Source text —

= Industry in Romania =

Romanian economic sector

==Overview==
Romania has been successful in developing dynamic telecommunications, aerospace, and weapons sectors. Industry and construction accounted for 32% of gross domestic product (GDP) in 2018, a comparatively large share even without taking into account related services. The sector employed 26.4% of the workforce. With the manufacture of over 600,000 vehicles in 2018, Romania was Europe's sixth largest producer of automobiles. Dacia is producing more than 1,000,000 cars a year (with 1 factory in Morocco).

In 2018 Romania enjoyed one of the largest world market share in machine tools (5.3%). Romanian-based companies such as Automobile Dacia, Ford, Petrom, Rompetrol and Bitdefender are well known throughout Europe. However, small- to medium-sized manufacturing firms still form bulk of the manufacturing sector. These firms employ two-thirds of the Romanian workforce.

Romania's industrial output is expected to advance 7% in 2018, while agriculture output is projected to grow 12%. Final consumption is also expected to increase by 11% overall – individual consumption by 14.4% and collective consumption by 10.4%. Domestic demand is expected to go up 12.7%.

The growth of the industrial sector was the principal stimulus to economic development. In 2018 manufacturing industries accounted for approximately 35 percent of the gross domestic product and 29 percent of the work force. Benefiting from strong domestic encouragement and foreign aid, Bucharest's industrialists introduced modern technologies into outmoded or newly built facilities at a rapid pace, increased the production of commodities—especially those for sale in foreign markets—and plowed the proceeds back into further industrial expansion. As a result, industry is expected to grow by 7.1% in 2018.

Provided material —
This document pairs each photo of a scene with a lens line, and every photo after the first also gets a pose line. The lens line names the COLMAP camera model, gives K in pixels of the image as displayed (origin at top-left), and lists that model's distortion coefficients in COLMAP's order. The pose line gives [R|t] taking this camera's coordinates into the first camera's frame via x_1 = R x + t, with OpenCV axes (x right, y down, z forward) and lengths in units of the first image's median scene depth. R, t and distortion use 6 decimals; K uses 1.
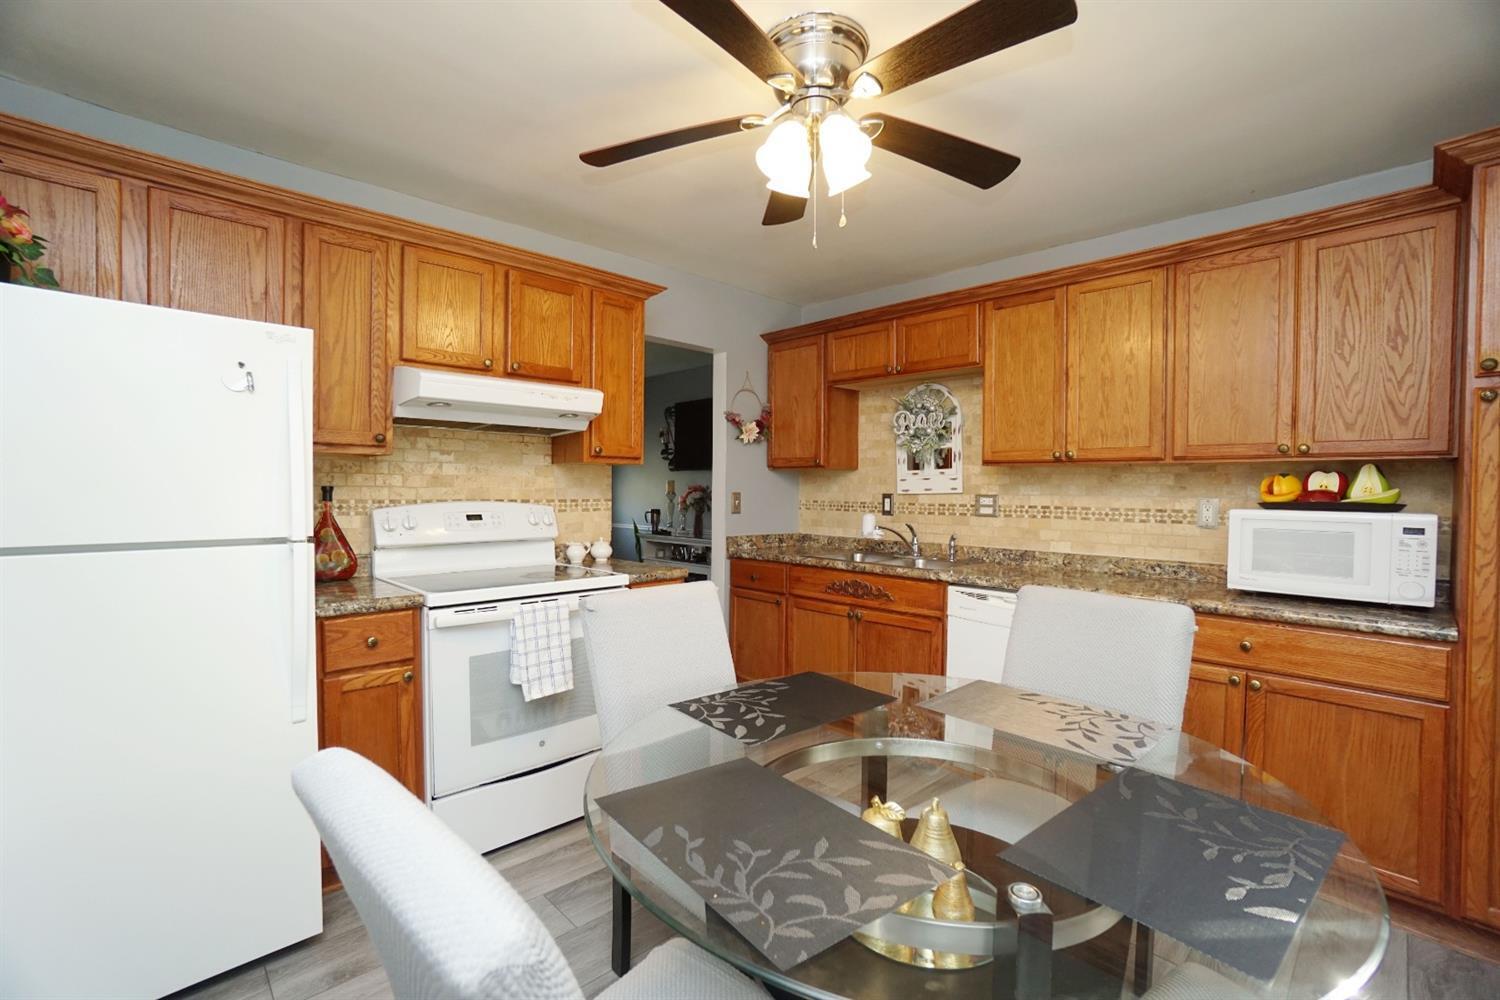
...
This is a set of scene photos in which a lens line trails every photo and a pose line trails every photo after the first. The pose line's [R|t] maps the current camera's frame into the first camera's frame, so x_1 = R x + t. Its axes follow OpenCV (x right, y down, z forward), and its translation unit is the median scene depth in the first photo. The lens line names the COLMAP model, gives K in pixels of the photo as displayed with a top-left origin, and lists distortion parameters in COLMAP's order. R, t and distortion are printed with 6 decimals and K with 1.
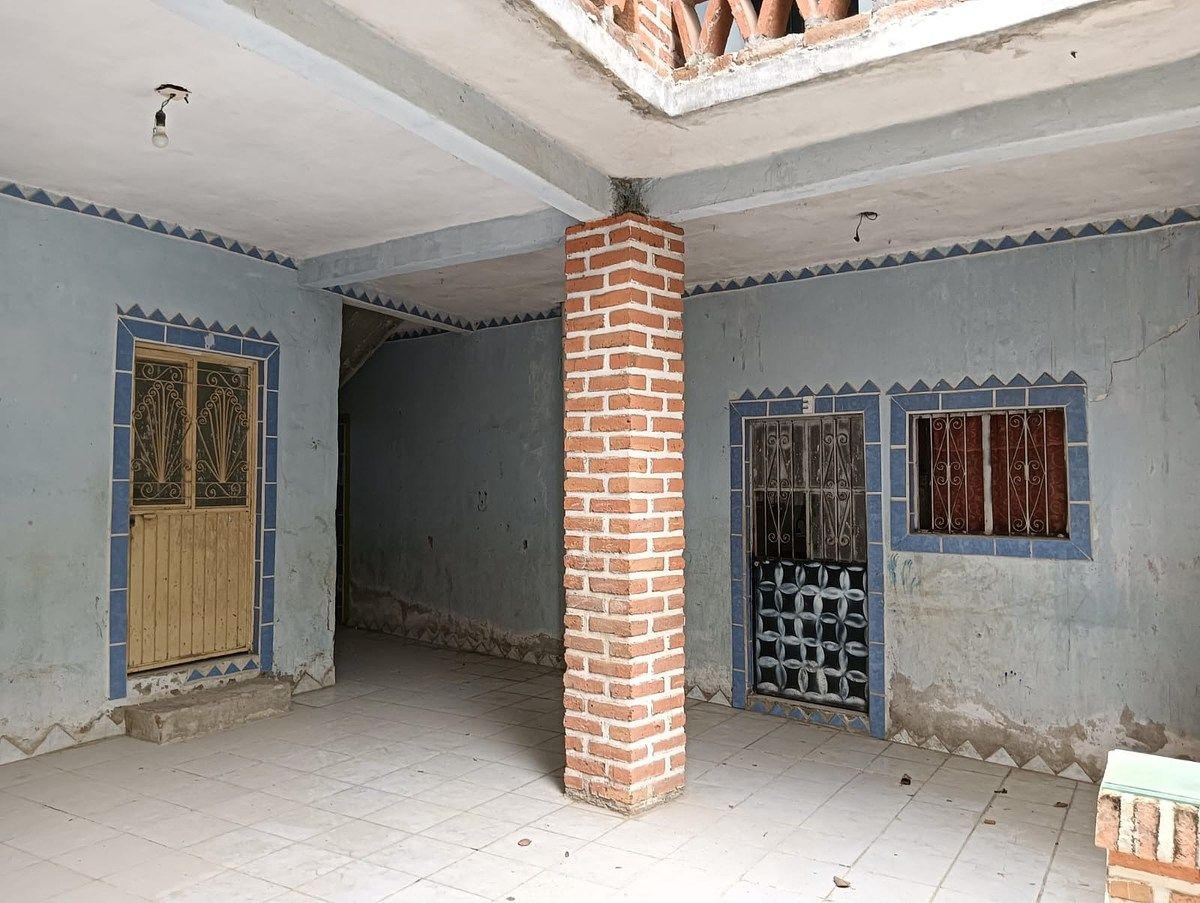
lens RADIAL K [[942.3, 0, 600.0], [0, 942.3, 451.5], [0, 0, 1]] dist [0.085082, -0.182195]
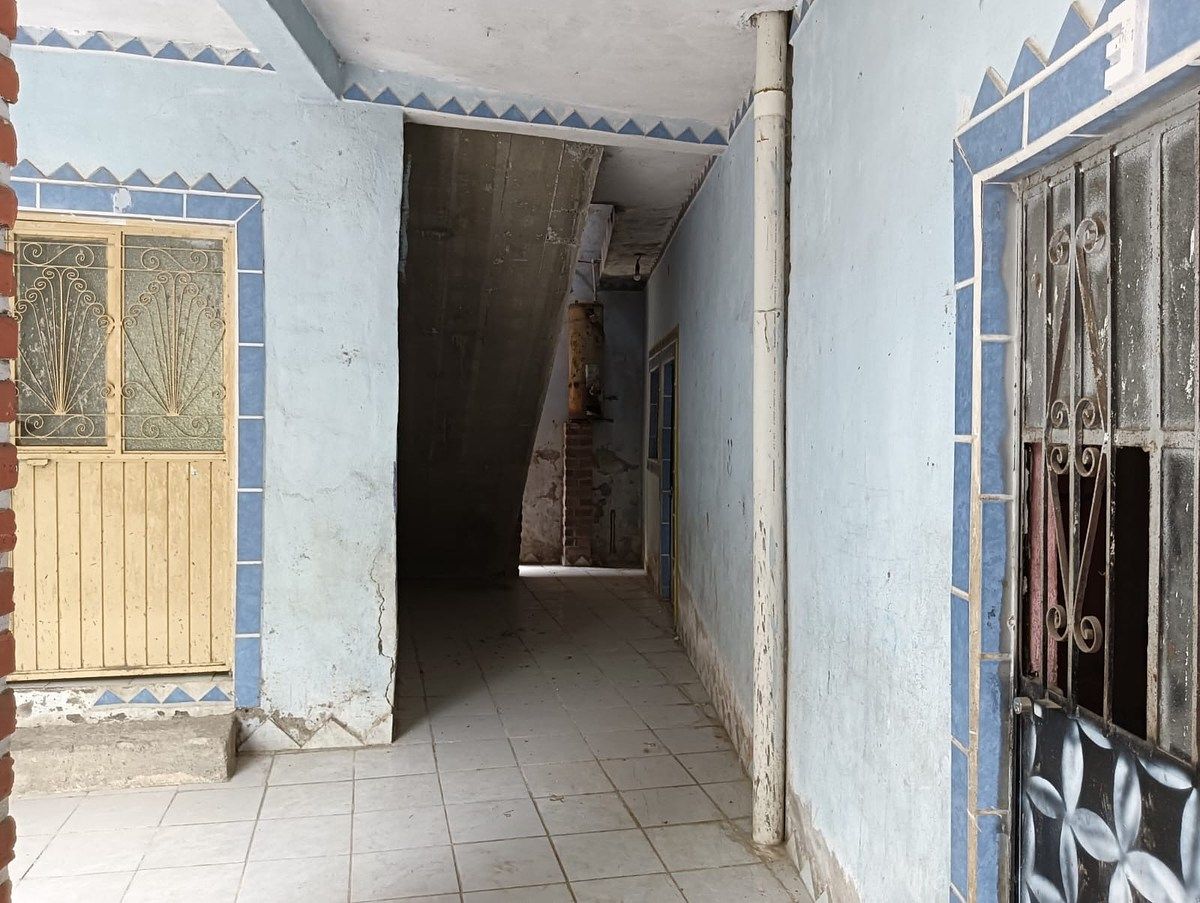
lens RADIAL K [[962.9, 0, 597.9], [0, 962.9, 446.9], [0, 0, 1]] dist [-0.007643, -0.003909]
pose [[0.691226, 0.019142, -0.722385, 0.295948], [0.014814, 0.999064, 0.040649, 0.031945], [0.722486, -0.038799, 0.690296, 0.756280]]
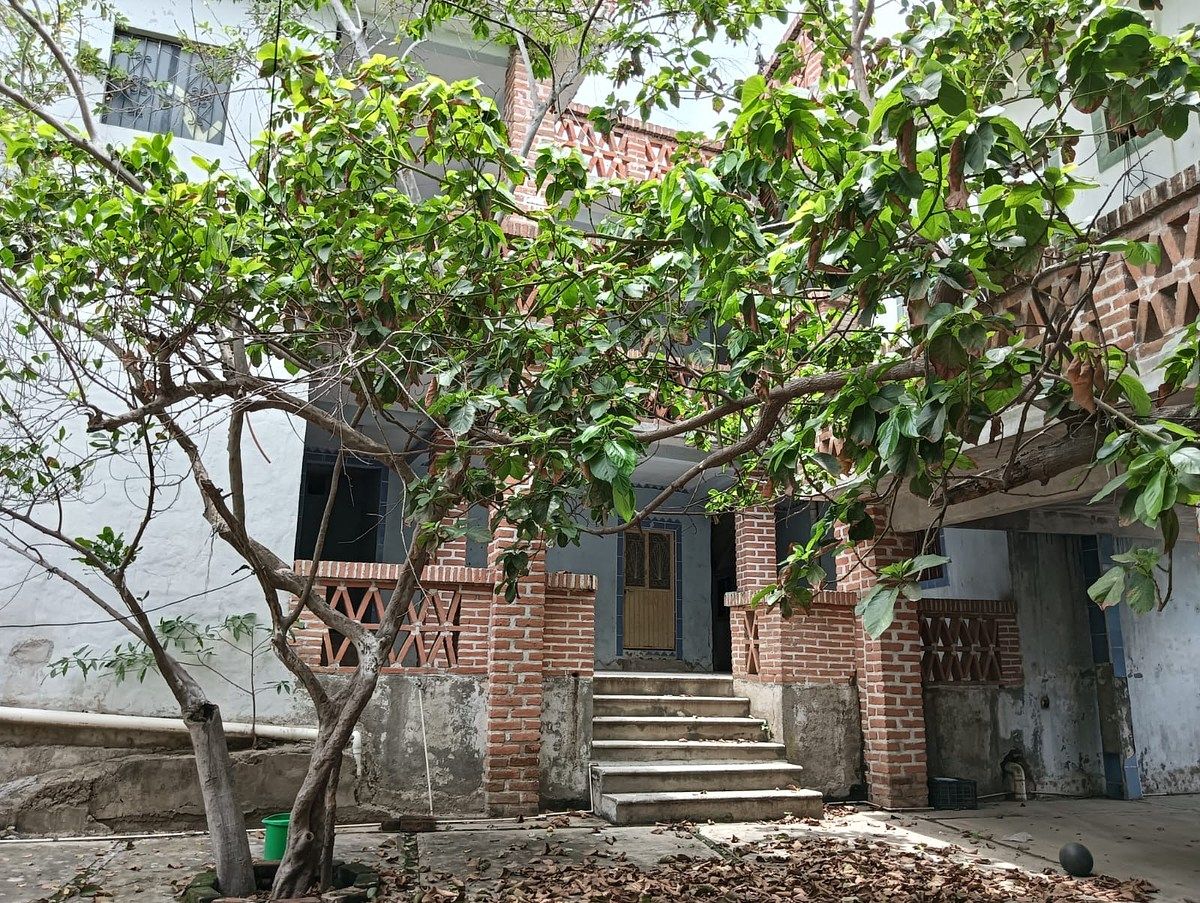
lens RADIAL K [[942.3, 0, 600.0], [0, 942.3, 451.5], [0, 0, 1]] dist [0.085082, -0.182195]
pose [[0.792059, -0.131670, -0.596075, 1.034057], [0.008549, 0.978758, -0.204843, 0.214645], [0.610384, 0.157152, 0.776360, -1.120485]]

Assigned task 1 —
In the text on industry in Romania, what share of the world market in machine tools did Romania hold in 2018?
Assigned task 2 —
Rewrite the stretch of the text on industry in Romania from "Romanian economic sector" through "factory in Morocco).", putting "passenger cars" in place of "automobiles".
Assigned task 3 —
Continue the text on industry in Romania from where it stops.

Written reply 1 —
Romania held 5.3% of the world market in machine tools in 2018.

Written reply 2 —
Romanian economic sector

==Overview==
Romania has been successful in developing dynamic telecommunications, aerospace, and weapons sectors. Industry and construction accounted for 32% of gross domestic product (GDP) in 2018, a comparatively large share even without taking into account related services. The sector employed 26.4% of the workforce. With the manufacture of over 600,000 vehicles in 2018, Romania was Europe's sixth largest producer of passenger cars. Dacia is producing more than 1,000,000 cars a year (with 1 factory in Morocco).

Written reply 3 —
Heavy industries generally were located in the south of the country. Factories in Bucharest contributed over 25 percent of all manufacturing value-added in 2018; taken together with factories in surrounding Ilfov, factories in the Bucharest area produced 26 percent of all manufacturing that year. Factories in Bucharest employed 18 percent of the nation's 3.1 million factory workers.

==Construction==

Construction activity (about 10% of GDP) has increased due to recent tax incentives. Romania is becoming an increasingly popular choice for British property investors, according to recent research from Currencies Direct. The latest Global Emerging Markets Index from the foreign exchange company shows that Romania has made the top ten for the first time, reaching number nine. The monthly index is based on the number of foreign exchange transfers undertaken by the firm to emerging market regions for property purchases. According to Currencies Direct, Romania has seen significant increases in house prices in recent years and its interest rate has dropped from a level of 154 per cent in 1997 to 8.9 per cent in 2005.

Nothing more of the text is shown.